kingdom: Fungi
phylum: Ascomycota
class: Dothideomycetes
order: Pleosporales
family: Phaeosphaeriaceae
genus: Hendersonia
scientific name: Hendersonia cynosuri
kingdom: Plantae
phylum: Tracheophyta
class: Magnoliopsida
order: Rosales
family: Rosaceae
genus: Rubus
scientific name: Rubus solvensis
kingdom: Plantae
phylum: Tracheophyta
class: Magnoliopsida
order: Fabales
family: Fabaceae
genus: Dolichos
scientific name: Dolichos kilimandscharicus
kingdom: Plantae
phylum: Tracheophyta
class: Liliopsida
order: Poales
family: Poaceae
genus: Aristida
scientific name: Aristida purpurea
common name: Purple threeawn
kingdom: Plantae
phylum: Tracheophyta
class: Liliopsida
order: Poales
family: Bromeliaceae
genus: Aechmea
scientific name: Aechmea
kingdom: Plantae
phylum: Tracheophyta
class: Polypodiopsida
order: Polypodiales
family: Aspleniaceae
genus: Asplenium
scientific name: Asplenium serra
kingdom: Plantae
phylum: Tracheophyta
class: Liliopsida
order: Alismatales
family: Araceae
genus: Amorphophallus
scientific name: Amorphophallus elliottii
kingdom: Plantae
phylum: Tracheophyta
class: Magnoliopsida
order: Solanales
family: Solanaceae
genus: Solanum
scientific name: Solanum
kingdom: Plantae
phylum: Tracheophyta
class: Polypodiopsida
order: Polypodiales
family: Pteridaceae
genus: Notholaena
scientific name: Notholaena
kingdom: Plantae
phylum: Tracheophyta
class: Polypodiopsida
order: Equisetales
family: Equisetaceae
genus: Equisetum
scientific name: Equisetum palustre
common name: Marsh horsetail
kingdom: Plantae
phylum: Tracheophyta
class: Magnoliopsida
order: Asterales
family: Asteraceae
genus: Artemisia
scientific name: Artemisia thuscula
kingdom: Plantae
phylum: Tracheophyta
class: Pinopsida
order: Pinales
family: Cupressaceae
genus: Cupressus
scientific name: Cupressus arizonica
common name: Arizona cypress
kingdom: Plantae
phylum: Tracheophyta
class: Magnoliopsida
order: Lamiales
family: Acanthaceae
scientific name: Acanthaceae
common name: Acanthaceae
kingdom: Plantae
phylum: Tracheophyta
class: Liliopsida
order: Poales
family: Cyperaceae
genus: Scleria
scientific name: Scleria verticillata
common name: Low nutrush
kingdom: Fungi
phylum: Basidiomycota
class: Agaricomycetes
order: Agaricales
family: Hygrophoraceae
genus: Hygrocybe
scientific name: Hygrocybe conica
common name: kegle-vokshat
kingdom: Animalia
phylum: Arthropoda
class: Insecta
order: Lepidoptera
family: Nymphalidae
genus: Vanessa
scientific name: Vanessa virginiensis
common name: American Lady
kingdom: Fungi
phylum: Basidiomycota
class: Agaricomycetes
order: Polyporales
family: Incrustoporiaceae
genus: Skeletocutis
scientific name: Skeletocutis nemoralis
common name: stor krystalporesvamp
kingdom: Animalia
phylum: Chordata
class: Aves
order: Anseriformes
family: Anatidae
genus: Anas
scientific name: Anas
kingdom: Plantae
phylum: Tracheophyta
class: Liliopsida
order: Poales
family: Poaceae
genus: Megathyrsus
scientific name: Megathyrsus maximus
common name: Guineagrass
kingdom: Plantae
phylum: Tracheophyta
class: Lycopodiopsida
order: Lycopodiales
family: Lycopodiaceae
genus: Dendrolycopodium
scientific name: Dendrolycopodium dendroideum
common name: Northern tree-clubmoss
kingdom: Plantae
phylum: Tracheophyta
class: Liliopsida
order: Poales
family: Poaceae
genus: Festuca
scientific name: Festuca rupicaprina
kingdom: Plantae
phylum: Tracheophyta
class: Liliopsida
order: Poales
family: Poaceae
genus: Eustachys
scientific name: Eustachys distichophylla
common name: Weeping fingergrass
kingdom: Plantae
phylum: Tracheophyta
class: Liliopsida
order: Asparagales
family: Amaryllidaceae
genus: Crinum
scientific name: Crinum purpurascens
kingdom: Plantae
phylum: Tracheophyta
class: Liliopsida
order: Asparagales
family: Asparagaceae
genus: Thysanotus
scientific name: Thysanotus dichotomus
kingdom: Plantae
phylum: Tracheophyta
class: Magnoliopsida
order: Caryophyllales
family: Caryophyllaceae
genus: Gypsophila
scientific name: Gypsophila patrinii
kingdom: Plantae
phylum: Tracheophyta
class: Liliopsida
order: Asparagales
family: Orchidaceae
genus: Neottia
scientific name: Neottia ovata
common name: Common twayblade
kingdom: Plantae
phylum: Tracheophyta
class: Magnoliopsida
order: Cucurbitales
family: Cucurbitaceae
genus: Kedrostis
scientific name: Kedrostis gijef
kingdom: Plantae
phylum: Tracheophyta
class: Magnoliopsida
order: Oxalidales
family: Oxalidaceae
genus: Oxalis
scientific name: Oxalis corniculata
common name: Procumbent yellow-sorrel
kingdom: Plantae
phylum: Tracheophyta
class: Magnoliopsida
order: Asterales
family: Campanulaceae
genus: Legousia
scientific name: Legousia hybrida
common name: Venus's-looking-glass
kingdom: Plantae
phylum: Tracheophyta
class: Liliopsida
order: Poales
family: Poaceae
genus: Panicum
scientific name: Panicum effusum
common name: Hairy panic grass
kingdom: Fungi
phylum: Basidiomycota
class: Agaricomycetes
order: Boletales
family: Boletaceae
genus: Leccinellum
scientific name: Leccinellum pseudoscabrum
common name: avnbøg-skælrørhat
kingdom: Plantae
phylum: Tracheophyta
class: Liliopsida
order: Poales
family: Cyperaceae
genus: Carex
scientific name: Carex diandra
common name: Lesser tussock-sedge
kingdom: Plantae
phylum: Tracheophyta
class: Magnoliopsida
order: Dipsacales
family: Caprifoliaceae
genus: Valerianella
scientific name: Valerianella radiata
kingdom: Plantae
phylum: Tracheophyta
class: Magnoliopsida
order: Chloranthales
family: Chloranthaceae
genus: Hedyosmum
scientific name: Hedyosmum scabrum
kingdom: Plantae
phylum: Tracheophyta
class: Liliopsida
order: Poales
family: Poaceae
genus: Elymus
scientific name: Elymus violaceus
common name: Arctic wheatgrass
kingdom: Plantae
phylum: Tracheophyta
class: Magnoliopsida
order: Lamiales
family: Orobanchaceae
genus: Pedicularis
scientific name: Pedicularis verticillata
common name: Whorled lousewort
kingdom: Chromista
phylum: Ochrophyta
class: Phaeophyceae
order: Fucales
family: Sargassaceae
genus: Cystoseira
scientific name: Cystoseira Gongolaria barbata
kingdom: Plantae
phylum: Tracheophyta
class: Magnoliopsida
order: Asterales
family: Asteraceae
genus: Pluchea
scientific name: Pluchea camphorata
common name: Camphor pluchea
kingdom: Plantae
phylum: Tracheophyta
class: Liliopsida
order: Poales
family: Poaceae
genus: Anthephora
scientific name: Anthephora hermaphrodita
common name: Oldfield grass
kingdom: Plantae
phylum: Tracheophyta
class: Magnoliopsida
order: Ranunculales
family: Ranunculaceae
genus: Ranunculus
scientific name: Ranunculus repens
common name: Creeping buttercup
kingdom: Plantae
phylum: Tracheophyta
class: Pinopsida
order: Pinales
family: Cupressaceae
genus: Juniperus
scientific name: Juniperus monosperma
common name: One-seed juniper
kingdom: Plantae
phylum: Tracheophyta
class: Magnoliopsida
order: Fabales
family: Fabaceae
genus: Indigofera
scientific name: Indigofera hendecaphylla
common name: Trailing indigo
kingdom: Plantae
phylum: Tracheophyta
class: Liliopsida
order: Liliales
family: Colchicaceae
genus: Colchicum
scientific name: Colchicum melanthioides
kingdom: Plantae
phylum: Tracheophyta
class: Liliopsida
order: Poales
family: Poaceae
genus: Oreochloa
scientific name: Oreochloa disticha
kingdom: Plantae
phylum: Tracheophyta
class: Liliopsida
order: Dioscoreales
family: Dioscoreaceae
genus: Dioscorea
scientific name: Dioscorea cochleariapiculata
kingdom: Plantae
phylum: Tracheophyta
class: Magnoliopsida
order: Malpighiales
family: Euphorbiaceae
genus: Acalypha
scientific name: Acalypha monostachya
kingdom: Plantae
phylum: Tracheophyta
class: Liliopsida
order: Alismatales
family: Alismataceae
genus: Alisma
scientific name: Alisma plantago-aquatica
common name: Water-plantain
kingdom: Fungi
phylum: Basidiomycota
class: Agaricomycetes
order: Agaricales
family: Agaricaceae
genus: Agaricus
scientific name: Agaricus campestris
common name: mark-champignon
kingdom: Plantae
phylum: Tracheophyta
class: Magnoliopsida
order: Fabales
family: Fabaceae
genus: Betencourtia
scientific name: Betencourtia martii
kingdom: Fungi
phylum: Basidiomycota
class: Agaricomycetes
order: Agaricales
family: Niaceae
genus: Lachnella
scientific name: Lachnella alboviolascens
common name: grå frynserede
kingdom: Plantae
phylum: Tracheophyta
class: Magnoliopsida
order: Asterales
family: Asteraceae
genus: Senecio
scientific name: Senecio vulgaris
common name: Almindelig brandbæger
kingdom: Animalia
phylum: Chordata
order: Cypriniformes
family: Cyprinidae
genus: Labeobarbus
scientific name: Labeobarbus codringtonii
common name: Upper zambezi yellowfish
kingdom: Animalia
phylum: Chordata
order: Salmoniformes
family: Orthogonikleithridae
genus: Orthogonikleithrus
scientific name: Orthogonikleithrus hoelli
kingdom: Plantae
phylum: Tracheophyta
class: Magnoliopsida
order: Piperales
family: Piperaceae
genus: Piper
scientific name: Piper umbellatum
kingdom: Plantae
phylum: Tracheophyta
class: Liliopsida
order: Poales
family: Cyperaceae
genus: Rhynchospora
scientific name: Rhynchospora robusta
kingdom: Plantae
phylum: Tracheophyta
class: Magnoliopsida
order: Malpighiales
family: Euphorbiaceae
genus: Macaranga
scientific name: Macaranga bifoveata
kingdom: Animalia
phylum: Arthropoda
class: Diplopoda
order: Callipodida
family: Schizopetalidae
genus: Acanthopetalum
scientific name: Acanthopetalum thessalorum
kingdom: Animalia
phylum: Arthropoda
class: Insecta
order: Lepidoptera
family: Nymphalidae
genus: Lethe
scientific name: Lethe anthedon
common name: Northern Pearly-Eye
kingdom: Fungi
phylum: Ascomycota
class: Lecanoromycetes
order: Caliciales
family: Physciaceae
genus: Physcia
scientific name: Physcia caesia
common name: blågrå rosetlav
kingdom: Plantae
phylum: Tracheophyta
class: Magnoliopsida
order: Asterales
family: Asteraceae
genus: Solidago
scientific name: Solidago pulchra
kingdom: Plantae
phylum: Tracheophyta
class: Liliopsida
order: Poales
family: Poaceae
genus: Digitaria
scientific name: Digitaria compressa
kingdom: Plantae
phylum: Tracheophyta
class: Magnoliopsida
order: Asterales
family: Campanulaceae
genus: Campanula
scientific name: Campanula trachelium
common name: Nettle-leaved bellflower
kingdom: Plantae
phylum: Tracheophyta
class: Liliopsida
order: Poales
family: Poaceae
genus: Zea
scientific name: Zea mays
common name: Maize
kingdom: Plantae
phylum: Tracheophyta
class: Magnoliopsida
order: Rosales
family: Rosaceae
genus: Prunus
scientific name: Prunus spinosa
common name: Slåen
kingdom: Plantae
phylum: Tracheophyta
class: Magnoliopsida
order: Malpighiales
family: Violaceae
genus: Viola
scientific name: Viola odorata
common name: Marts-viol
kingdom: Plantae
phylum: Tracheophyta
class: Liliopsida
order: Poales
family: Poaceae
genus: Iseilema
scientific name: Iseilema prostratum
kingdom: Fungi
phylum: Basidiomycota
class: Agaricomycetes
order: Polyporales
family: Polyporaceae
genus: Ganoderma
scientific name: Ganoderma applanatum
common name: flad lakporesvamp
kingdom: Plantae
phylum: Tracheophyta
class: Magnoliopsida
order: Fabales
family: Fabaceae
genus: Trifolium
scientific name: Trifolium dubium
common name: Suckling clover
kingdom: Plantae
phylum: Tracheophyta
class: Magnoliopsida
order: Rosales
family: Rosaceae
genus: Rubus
● ● ●
**Requirements:**
Update the entries starting at the beginning and ending at the line that contains "genus: Amorphophallus" by changing every "phylum" to "division" and leaving everything else untouched. Give back only those lines.

**Solution for this problem:**
kingdom: Fungi
division: Ascomycota
class: Dothideomycetes
order: Pleosporales
family: Phaeosphaeriaceae
genus: Hendersonia
scientific name: Hendersonia cynosuri
kingdom: Plantae
division: Tracheophyta
class: Magnoliopsida
order: Rosales
family: Rosaceae
genus: Rubus
scientific name: Rubus solvensis
kingdom: Plantae
division: Tracheophyta
class: Magnoliopsida
order: Fabales
family: Fabaceae
genus: Dolichos
scientific name: Dolichos kilimandscharicus
kingdom: Plantae
division: Tracheophyta
class: Liliopsida
order: Poales
family: Poaceae
genus: Aristida
scientific name: Aristida purpurea
common name: Purple threeawn
kingdom: Plantae
division: Tracheophyta
class: Liliopsida
order: Poales
family: Bromeliaceae
genus: Aechmea
scientific name: Aechmea
kingdom: Plantae
division: Tracheophyta
class: Polypodiopsida
order: Polypodiales
family: Aspleniaceae
genus: Asplenium
scientific name: Asplenium serra
kingdom: Plantae
division: Tracheophyta
class: Liliopsida
order: Alismatales
family: Araceae
genus: Amorphophallus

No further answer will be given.